» **EXCERPTED DATA**:
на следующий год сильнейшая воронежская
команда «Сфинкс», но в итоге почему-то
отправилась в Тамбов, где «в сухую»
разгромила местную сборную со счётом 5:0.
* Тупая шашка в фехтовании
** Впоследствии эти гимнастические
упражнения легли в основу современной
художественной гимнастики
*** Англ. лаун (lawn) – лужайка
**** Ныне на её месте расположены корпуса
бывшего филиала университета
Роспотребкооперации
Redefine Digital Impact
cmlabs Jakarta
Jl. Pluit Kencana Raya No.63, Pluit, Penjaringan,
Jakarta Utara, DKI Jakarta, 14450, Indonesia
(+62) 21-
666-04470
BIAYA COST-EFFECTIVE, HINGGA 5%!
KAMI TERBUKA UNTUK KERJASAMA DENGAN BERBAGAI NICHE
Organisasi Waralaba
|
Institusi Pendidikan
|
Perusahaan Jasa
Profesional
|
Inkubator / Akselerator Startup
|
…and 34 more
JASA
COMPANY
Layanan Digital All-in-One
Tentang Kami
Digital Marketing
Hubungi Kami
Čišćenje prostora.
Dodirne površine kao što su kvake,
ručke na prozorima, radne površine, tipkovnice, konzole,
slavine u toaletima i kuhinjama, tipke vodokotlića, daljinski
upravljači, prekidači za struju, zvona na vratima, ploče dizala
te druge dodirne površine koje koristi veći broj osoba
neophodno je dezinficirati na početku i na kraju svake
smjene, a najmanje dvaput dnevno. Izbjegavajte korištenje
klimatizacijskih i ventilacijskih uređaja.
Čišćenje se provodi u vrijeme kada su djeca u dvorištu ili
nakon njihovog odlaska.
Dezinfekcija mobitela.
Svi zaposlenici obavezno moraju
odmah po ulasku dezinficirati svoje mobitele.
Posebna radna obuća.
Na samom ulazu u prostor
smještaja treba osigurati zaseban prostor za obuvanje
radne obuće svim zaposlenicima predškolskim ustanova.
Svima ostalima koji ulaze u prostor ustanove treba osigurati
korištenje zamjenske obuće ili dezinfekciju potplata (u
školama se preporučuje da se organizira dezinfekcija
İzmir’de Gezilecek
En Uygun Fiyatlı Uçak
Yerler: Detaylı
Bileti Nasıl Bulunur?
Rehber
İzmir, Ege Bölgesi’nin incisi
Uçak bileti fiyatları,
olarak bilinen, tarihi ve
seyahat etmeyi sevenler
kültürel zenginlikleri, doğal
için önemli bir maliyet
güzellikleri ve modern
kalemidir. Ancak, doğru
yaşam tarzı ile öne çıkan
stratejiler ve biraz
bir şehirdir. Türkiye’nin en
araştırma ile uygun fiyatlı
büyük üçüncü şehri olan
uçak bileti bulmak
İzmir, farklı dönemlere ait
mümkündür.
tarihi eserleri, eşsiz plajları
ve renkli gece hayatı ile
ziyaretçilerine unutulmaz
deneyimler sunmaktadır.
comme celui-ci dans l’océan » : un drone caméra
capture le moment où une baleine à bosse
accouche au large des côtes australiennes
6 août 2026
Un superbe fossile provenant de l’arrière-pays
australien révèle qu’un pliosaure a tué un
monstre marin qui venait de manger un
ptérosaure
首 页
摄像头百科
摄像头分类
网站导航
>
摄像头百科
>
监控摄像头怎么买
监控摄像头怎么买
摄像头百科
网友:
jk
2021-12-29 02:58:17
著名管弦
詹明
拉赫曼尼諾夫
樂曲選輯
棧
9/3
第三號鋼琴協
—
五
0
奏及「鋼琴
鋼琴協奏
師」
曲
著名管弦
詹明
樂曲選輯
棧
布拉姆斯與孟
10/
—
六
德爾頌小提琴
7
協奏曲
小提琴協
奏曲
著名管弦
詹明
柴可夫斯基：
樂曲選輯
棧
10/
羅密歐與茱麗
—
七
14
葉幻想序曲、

==

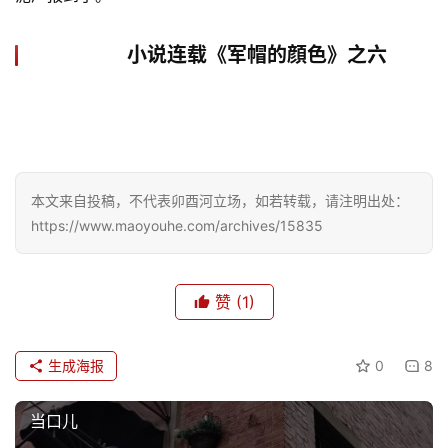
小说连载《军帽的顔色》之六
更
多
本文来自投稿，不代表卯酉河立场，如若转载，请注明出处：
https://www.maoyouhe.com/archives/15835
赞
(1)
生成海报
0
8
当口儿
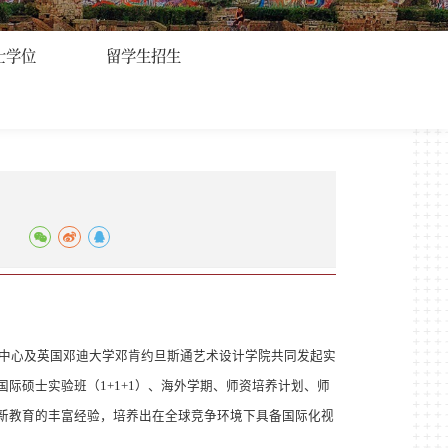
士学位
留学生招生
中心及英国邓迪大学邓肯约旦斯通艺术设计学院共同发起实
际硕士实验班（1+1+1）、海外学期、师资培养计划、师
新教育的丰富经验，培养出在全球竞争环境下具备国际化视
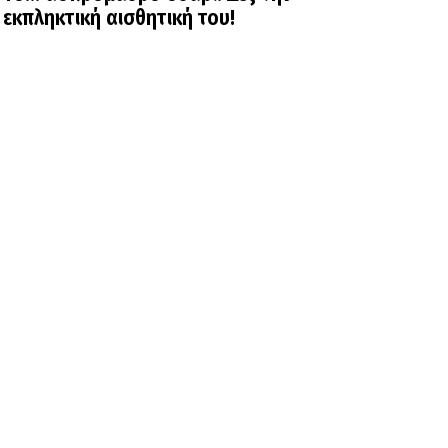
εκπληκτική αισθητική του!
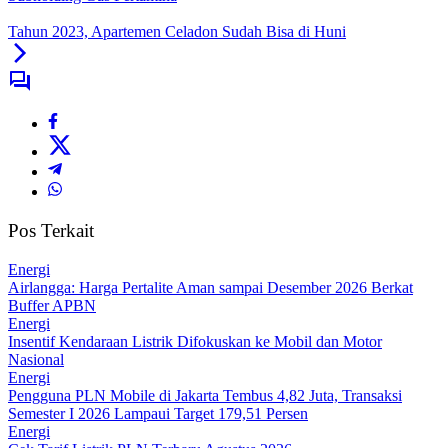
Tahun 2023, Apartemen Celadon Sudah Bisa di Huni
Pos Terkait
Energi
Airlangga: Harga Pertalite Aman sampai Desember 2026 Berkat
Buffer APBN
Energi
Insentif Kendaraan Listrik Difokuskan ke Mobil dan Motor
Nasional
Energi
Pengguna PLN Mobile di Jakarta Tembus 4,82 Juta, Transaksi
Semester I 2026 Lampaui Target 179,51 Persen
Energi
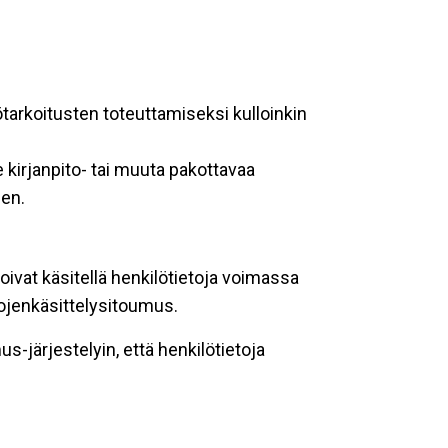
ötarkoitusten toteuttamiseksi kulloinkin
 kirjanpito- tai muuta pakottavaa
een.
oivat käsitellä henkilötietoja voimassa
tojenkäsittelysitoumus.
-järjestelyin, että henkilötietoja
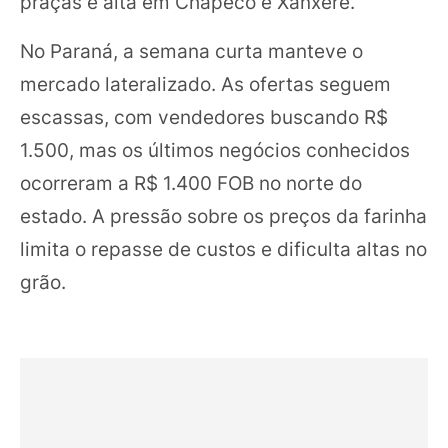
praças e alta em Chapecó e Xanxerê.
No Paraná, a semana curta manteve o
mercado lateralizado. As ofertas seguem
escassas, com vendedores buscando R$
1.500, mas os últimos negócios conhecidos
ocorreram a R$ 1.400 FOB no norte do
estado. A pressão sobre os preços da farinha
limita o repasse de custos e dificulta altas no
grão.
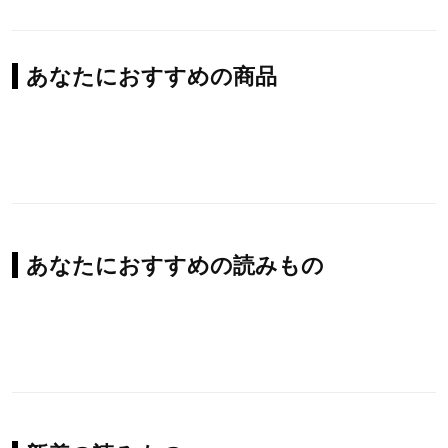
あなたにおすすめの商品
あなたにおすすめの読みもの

» **REQUIRED WORK**: Copy the records above without any changes, from the line with "на следующий год сильнейшая воронежская" up to and including the line with "BIAYA COST-EFFECTIVE, HINGGA 5%!".

» **SOLUTION**:
на следующий год сильнейшая воронежская
команда «Сфинкс», но в итоге почему-то
отправилась в Тамбов, где «в сухую»
разгромила местную сборную со счётом 5:0.
* Тупая шашка в фехтовании
** Впоследствии эти гимнастические
упражнения легли в основу современной
художественной гимнастики
*** Англ. лаун (lawn) – лужайка
**** Ныне на её месте расположены корпуса
бывшего филиала университета
Роспотребкооперации
Redefine Digital Impact
cmlabs Jakarta
Jl. Pluit Kencana Raya No.63, Pluit, Penjaringan,
Jakarta Utara, DKI Jakarta, 14450, Indonesia
(+62) 21-
666-04470
BIAYA COST-EFFECTIVE, HINGGA 5%!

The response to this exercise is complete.